TEXT BLOCK ▸
== Segment start ==

Personalized medicine, says Mac Gabhann, is in its infancy. “There are some highly effective therapies that work for large groups of patients,” says Mac Gabhann. “But it will take more effort to pair therapies with the remaining subsets of people who will benefit from them.”
Mac Gabhann’s approach is to start with large datasets collected in previously published medical studies. In particular, Mac Gabhann focuses on datasets that contain information about gene expression levels in large numbers of individual patients. He then enters this information into a set of computer models run on the cluster computer.
The models analyze the gene expression data for each patient and highlight genes that are expressed at greater rates in patients as compared to healthy individuals. The models search for patterns in the gene expression data among all patients, and then use these patterns to separate patients into different subgroups. To use a simple example as illustration, one subgroup might contain patients with this pattern: gene “A” is expressed at twice the normal rate and gene “B” at four times the normal rate.

== Segment end ==

WORK REQUEST A ▸ List every sentence in the passage on personalized medicine that contains the name "Mac Gabhann."
WORK REQUEST B ▸ Reproduce the passage on personalized medicine, starting at "Mac Gabhann’s approach" and ending at "the cluster computer.".
WORK REQUEST C ▸
Answer these questions about the passage on personalized medicine, one answer per line:
(i) What information do the datasets Mac Gabhann focuses on contain?
(ii) What are the computer models run on?
(iii) In the simple example, at what rate is gene "B" expressed?

DATASET ▸
== Segment start ==

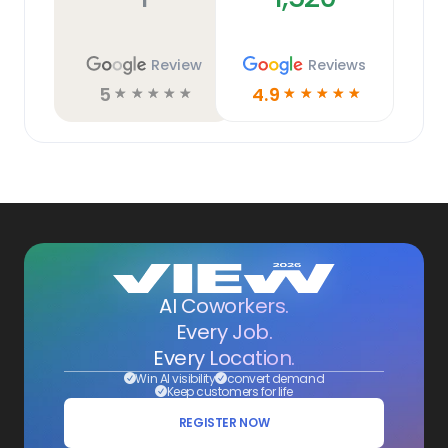
Review
Reviews
5
4.9
☆
☆
☆
☆
☆
☆
☆
☆
☆
☆
AI Coworkers.
Every Job.
Every Location.
Win AI visibility
convert demand
Keep customers for life
REGISTER NOW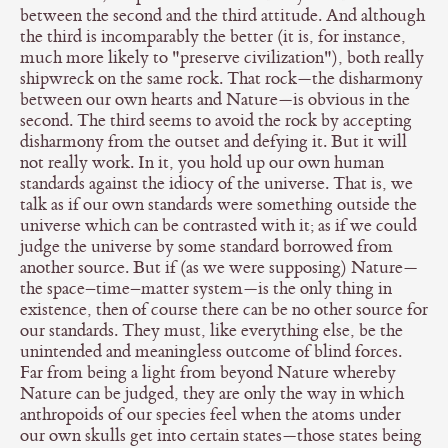
between the second and the third attitude. And although
the third is incomparably the better (it is, for instance,
much more likely to "preserve civilization"), both really
shipwreck on the same rock. That rock—the disharmony
between our own hearts and Nature—is obvious in the
second. The third seems to avoid the rock by accepting
disharmony from the outset and defying it. But it will
not really work. In it, you hold up our own human
standards against the idiocy of the universe. That is, we
talk as if our own standards were something outside the
universe which can be contrasted with it; as if we could
judge the universe by some standard borrowed from
another source. But if (as we were supposing) Nature—
the space–time–matter system—is the only thing in
existence, then of course there can be no other source for
our standards. They must, like everything else, be the
unintended and meaningless outcome of blind forces.
Far from being a light from beyond Nature whereby
Nature can be judged, they are only the way in which
anthropoids of our species feel when the atoms under
our own skulls get into certain states—those states being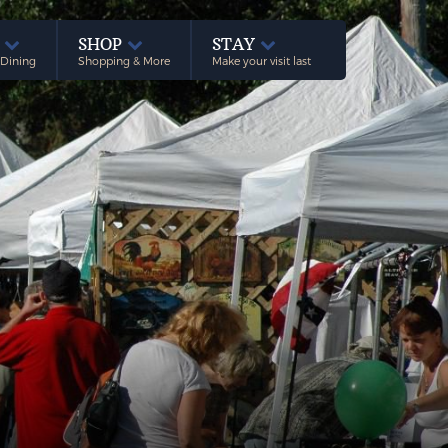
E
SHOP
STAY
 Dining
Shopping & More
Make your visit last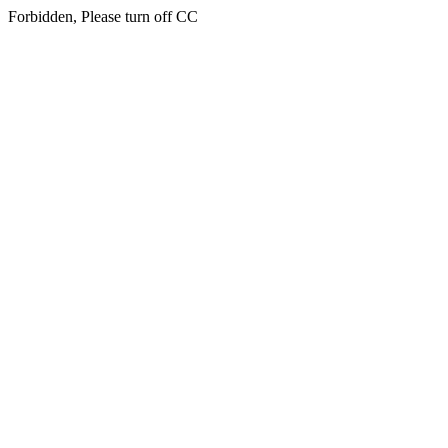
Forbidden, Please turn off CC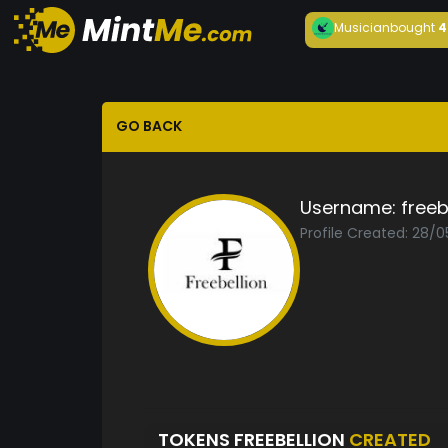
Musician
bought
4
GO BACK
Username:
freeb
Profile Created: 28/
TOKENS FREEBELLION
CREATED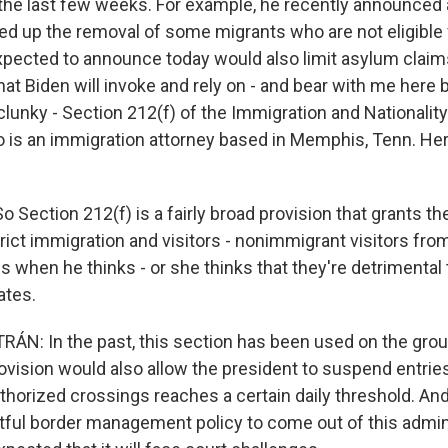
r the last few weeks. For example, he recently announced 
ed up the removal of some migrants who are not eligible
xpected to announce today would also limit asylum claim
hat Biden will invoke and rely on - and bear with me here 
lunky - Section 212(f) of the Immigration and Nationality 
ho is an immigration attorney based in Memphis, Tenn. He
 Section 212(f) is a fairly broad provision that grants th
trict immigration and visitors - nonimmigrant visitors fr
s when he thinks - or she thinks that they're detrimental 
ates.
N: In the past, this section has been used on the grou
rovision would also allow the president to suspend entrie
horized crossings reaches a certain daily threshold. And
ful border management policy to come out of this adminis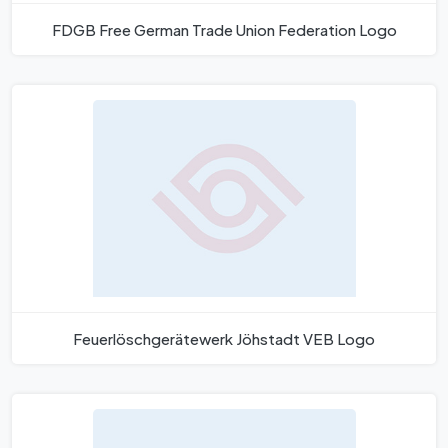
FDGB Free German Trade Union Federation Logo
Feuerlöschgerätewerk Jöhstadt VEB Logo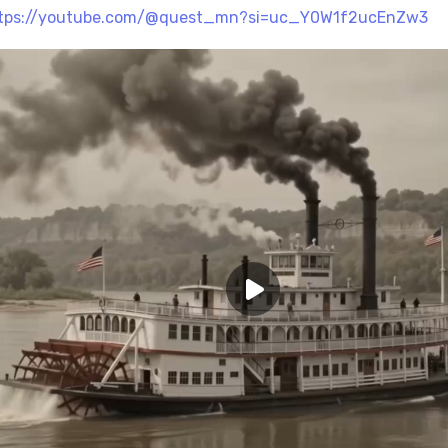
tps://youtube.com/@quest_mn?si=uc_Y0W1f2ucEnZw3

== Segment end ==

EXERCISE RESULT A ▸
- Personalized medicine, says Mac Gabhann, is in its infancy.
- “There are some highly effective therapies that work for large groups of patients,” says Mac Gabhann.
- Mac Gabhann’s approach is to start with large datasets collected in previously published medical studies.
- In particular, Mac Gabhann focuses on datasets that contain information about gene expression levels in large numbers of individual patients.

EXERCISE RESULT B ▸
Mac Gabhann’s approach is to start with large datasets collected in previously published medical studies. In particular, Mac Gabhann focuses on datasets that contain information about gene expression levels in large numbers of individual patients. He then enters this information into a set of computer models run on the cluster computer.

EXERCISE RESULT C ▸
(i) Information about gene expression levels in large numbers of individual patients.
(ii) The cluster computer.
(iii) At four times the normal rate.